At the end of the day, I just kind of hope for the ship to be less of a mere tool for credits, and more like the proper 'home away from home' it seems it's supposed to be. Our pilots basically live in their ships, as does the crew we hire...yet it doesn't quite feel like it.
 
I think there are two types of mindsets in players, players who try to maximize every second and hurry rush rush for that shinny carrot dangling, and the second are players who soak in their game time and go about doing things at a casual pace, knowing all those shinny carrots dangling will come in time.

The first is annoyed by long distances, interactions with menus and procedures, and consider that mundane and unnecessary. The second enjoys the aesthetics, the surroundings, and the effort put into the fine details of the game. If my mindset of my game time is like the first, I don't enjoy it, the game feels like a chore, like work, and when the rewards that are earned come, I don't feel it was worth the effort, and I usually burn out quick.

Stuff like ship interiors makes my imagination sink deeper into the game environment, adding to the experience. My game time is the momentary escape from the real life mundane, and the unnecessary insanity of the world.

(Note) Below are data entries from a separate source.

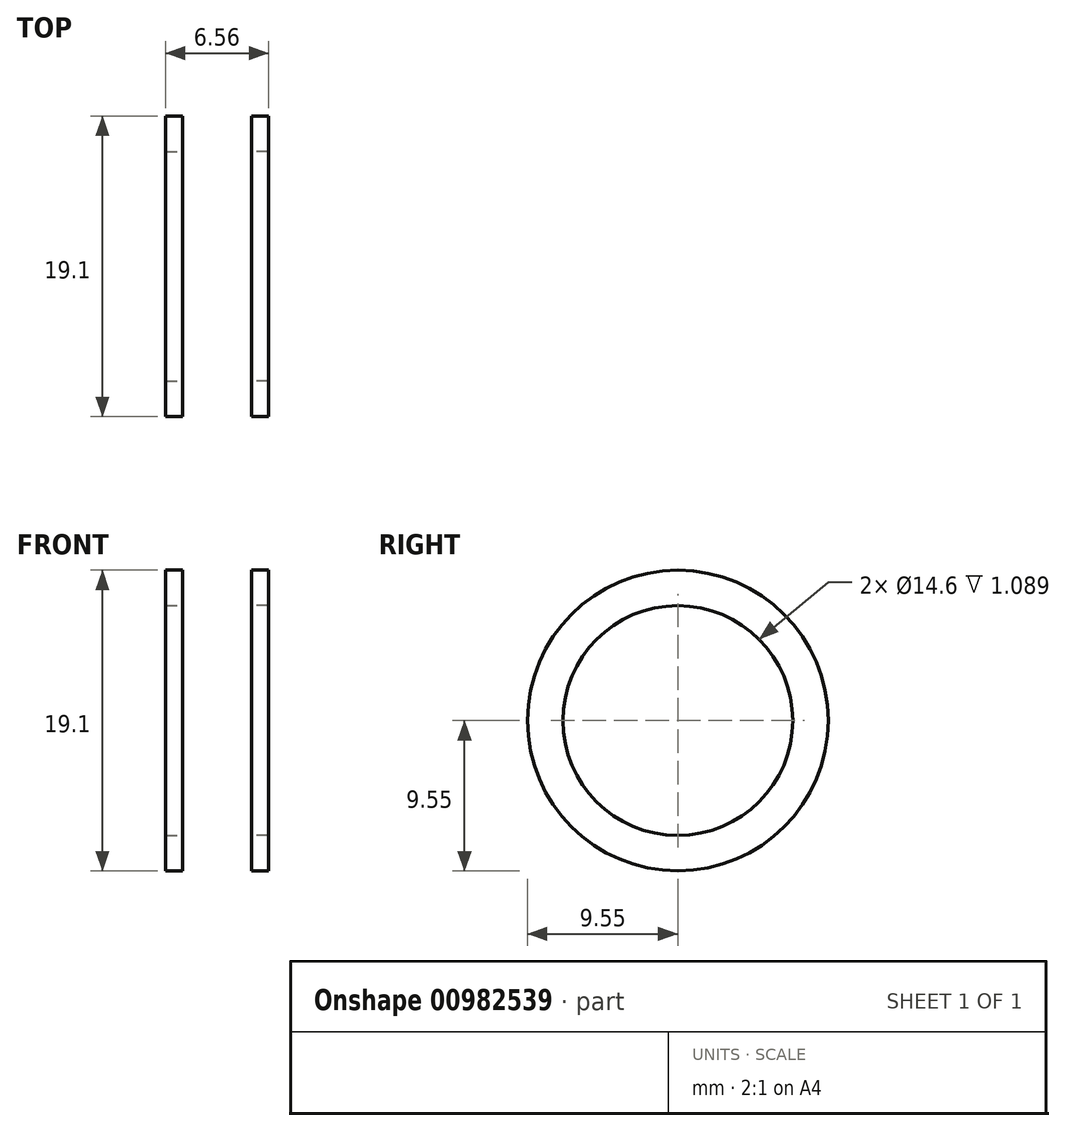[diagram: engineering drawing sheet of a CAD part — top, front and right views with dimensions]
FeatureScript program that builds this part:
annotation { "Feature Type Name" : "Feature", "Feature Type Description" : "" }
export const myFeature = defineFeature(function(context is Context, id is Id, definition is map)
    precondition{}
    {
        {
            var Q0;
            Q0=qCreatedBy(makeId("Front.planeOp"),FACE);
            var sketch = newSketch(context, id + "F0", { "sketchPlane" : qUnion([Q0])});
            skLineSegment(sketch, "E0", {"start": v(0, 3.2) * mm, "end": v(0, 1.8) * mm});
            skLineSegment(sketch, "E1", {"start": v(0, 1.8) * mm, "end": v(3.8, 1.8) * mm});
            skFitSpline(sketch, "E2", {"points": [v(3.8, 1.8) * mm, v(5.01, 0) * mm], "startDerivative": vector(1.19, -0.13) * mm, "endDerivative": vector(-0.53, -1.2) * mm});
            skLineSegment(sketch, "E3", {"start": v(0, 3.2) * mm, "end": v(0.8, 3.3) * mm});
            skLineSegment(sketch, "E4", {"start": v(0.8, 3.3) * mm, "end": v(1.41, 3.3) * mm});
            skLineSegment(sketch, "E5", {"start": v(2.9, 4.2) * mm, "end": v(2.9, 6.56) * mm});
            skLineSegment(sketch, "E6", {"start": v(2.9, 6.56) * mm, "end": v(1.87, 6.56) * mm});
            skLineSegment(sketch, "E7", {"start": v(2.26, 7.16) * mm, "end": v(3.28, 7.16) * mm});
            skLineSegment(sketch, "E8", {"start": v(3.28, 7.16) * mm, "end": v(3.28, 9.67) * mm});
            skLineSegment(sketch, "E9", {"start": v(3.28, 9.67) * mm, "end": v(2.16, 9.67) * mm});
            skLineSegment(sketch, "E10", {"start": v(2.16, 9.67) * mm, "end": v(2.16, 10.18) * mm});
            skLineSegment(sketch, "E11", {"start": v(5.01, 0) * mm, "end": v(5.81, 0) * mm});
            skLineSegment(sketch, "E12", {"start": v(1.87, 6.93) * mm, "end": v(2.01, 7.1) * mm});
            skLineSegment(sketch, "E13", {"start": v(2.01, 7.1) * mm, "end": v(2.26, 7.16) * mm});
            skLineSegment(sketch, "E14", {"start": v(1.87, 6.56) * mm, "end": v(1.87, 6.93) * mm});
            skPoint(sketch, "E15", {"position": v(22, 28) * mm});
            skLineSegment(sketch, "E16.MirrorCS", {"start": v(2.08, 3.3) * mm, "end": v(2.08, 4.2) * mm});
            skLineSegment(sketch, "E17.MirrorCS", {"start": v(0.8, 3.3) * mm, "end": v(2.08, 3.3) * mm});
            skFitSpline(sketch, "E18.MirrorCS", {"points": [v(3.8, 1.8) * mm, v(5.01, 0) * mm], "startDerivative": vector(1.19, -0.13) * mm, "endDerivative": vector(-0.53, -1.2) * mm});
            skPoint(sketch, "E19.MirrorP", {"position": v(-22, 28) * mm});
            skLineSegment(sketch, "E20.MirrorCS", {"start": v(2.08, 4.2) * mm, "end": v(2.9, 4.2) * mm});
            skFitSpline(sketch, "E21", {"points": [v(5.81, 0) * mm, v(5.34, 1.37) * mm, v(4.62, 2.38) * mm], "startDerivative": vector(-0.42, 3.1) * mm, "endDerivative": vector(-2.72, 2.46) * mm});
            skLineSegment(sketch, "E22", {"start": v(4.62, 2.38) * mm, "end": v(3.98, 2.89) * mm});
            skLineSegment(sketch, "E23", {"start": v(3.98, 2.89) * mm, "end": v(3.98, 6.23) * mm});
            skLineSegment(sketch, "E24", {"start": v(3.98, 6.23) * mm, "end": v(4.22, 8.04) * mm});
            skLineSegment(sketch, "E25", {"start": v(4.22, 8.04) * mm, "end": v(4.22, 9.73) * mm});
            skLineSegment(sketch, "E26", {"start": v(4.22, 9.73) * mm, "end": v(3.85, 10.24) * mm});
            skLineSegment(sketch, "E27", {"start": v(2.31, 10.71) * mm, "end": v(11.19, 24.87) * mm});
            skLineSegment(sketch, "E28", {"start": v(11.19, 24.87) * mm, "end": v(14.7, 27.38) * mm});
            skLineSegment(sketch, "E29", {"start": v(14.7, 27.38) * mm, "end": v(15.14, 26.42) * mm});
            skLineSegment(sketch, "E30", {"start": v(15.14, 26.42) * mm, "end": v(18.5, 26.42) * mm});
            skLineSegment(sketch, "E31", {"start": v(18.5, 26.42) * mm, "end": v(18.5, 25.94) * mm});
            skLineSegment(sketch, "E32", {"start": v(18.5, 25.94) * mm, "end": v(14.1, 25.94) * mm});
            skLineSegment(sketch, "E33", {"start": v(14.1, 25.94) * mm, "end": v(12.06, 24.5) * mm});
            skLineSegment(sketch, "E34", {"start": v(12.06, 24.5) * mm, "end": v(3.82, 11.35) * mm});
            skPoint(sketch, "E35.visualSharp", {"position": v(3.46, 10.79) * mm});
            skArc(sketch, "E35.filletArc", {"start": v(3.82, 11.35) * mm, "mid": v(3.67, 10.8) * mm, "end": v(3.85, 10.24) * mm});
            skPoint(sketch, "E36.visualSharp", {"position": v(2.16, 10.47) * mm});
            skArc(sketch, "E36.filletArc", {"start": v(2.31, 10.71) * mm, "mid": v(2.2, 10.46) * mm, "end": v(2.16, 10.18) * mm});
            skLineSegment(sketch, "E37", {"start": v(14.7, 27.38) * mm, "end": v(21.35, 27.95) * mm});
            skLineSegment(sketch, "E38", {"start": v(21, 25.96) * mm, "end": v(18.5, 25.94) * mm});
            skLineSegment(sketch, "E39", {"start": v(22, 26.96) * mm, "end": v(22, 27.35) * mm});
            skArc(sketch, "E40.filletArc", {"start": v(22, 27.35) * mm, "mid": v(21.8, 27.79) * mm, "end": v(21.35, 27.95) * mm});
            skPoint(sketch, "E41.visualSharp", {"position": v(22, 25.97) * mm});
            skArc(sketch, "E41.filletArc", {"start": v(21, 25.96) * mm, "mid": v(21.7, 26.26) * mm, "end": v(22, 26.96) * mm});
            skLineSegment(sketch, "E42", {"start": v(2.08, 3.3) * mm, "end": v(0, 3.3) * mm});
            skLineSegment(sketch, "E43", {"start": v(0, 3.3) * mm, "end": v(0, 4.2) * mm});
            skLineSegment(sketch, "E44", {"start": v(0, 4.2) * mm, "end": v(2.08, 4.2) * mm});
            skLineSegment(sketch, "E45", {"start": v(2.08, 6.43) * mm, "end": v(2.08, 5.5) * mm});
            skLineSegment(sketch, "E46", {"start": v(2.08, 5.5) * mm, "end": v(0, 5.5) * mm});
            skLineSegment(sketch, "E47", {"start": v(0, 5.5) * mm, "end": v(0, 6.29) * mm});
            skLineSegment(sketch, "E48", {"start": v(0, 6.29) * mm, "end": v(1.13, 6.29) * mm});
            skLineSegment(sketch, "E49", {"start": v(1.13, 6.29) * mm, "end": v(2.08, 6.43) * mm});
            skLineSegment(sketch, "E50", {"start": v(3.28, 7.3) * mm, "end": v(2.19, 7.3) * mm});
            skLineSegment(sketch, "E51", {"start": v(2.19, 7.3) * mm, "end": v(2.19, 9.55) * mm});
            skLineSegment(sketch, "E52", {"start": v(2.19, 9.55) * mm, "end": v(3.28, 9.55) * mm});
            skSolve(sketch);
        }
        {
            var Q0;
            {var subQ0=sQuery(id+"F0.wireOp",EDGE,"E50");Q0=makeQuery(id+"F0.imprint","IMPRINT",FACE,{"disambiguationData":[TD([[makeQuery(id+"F0.imprint","IMPRINT",EDGE,{"derivedFrom":subQ0}),-1.0]])]});}
            var Q1;
            Q1=sQuery(id+"F0.wireOp",EDGE,"E11");
            revolve(context, id + "F1", {"surfaceOperationType" : NewSurfaceOperationType.NEW, "entities" : qUnion([Q0]), "axis" : qUnion([Q1]), "revolveType" : RevolveType.FULL});
        }
        {
            var Q0;
            Q0=makeQuery(id+"F1.opRevolve","SWEPT_BODY",BODY,{"disambiguationData":[OSD([sQuery(id+"F0.wireOp",EDGE,"E8"),sQuery(id+"F0.wireOp",EDGE,"E50"),sQuery(id+"F0.wireOp",EDGE,"E51"),sQuery(id+"F0.wireOp",EDGE,"E52")])]});
            var Q1;
            Q1=qCreatedBy(makeId("Right.planeOp"),FACE);
            mirror(context, id + "F2", {"operationType" : NewBodyOperationType.ADD, "entities" : qUnion([Q0]), "mirrorPlane" : qUnion([Q1])});
        }
    });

Wow that got way deeper than I thought it would. 🤔 :)
 
There could be a lot of gameplay and NPC interaction if they would finish the flight deck or bridge. Instead of using menus to tell your crew to go take the SLF and run escort or take a hike, you could turn and look at them (while they're sitting in those seats FDev so carefully modeled); or stand up and walk up to them and dialog with them. If they would simply animate the bridge and allow us to get out of the captain's chair, there is a lot of potential. Currently you are your ship (like most space flight games - until recently).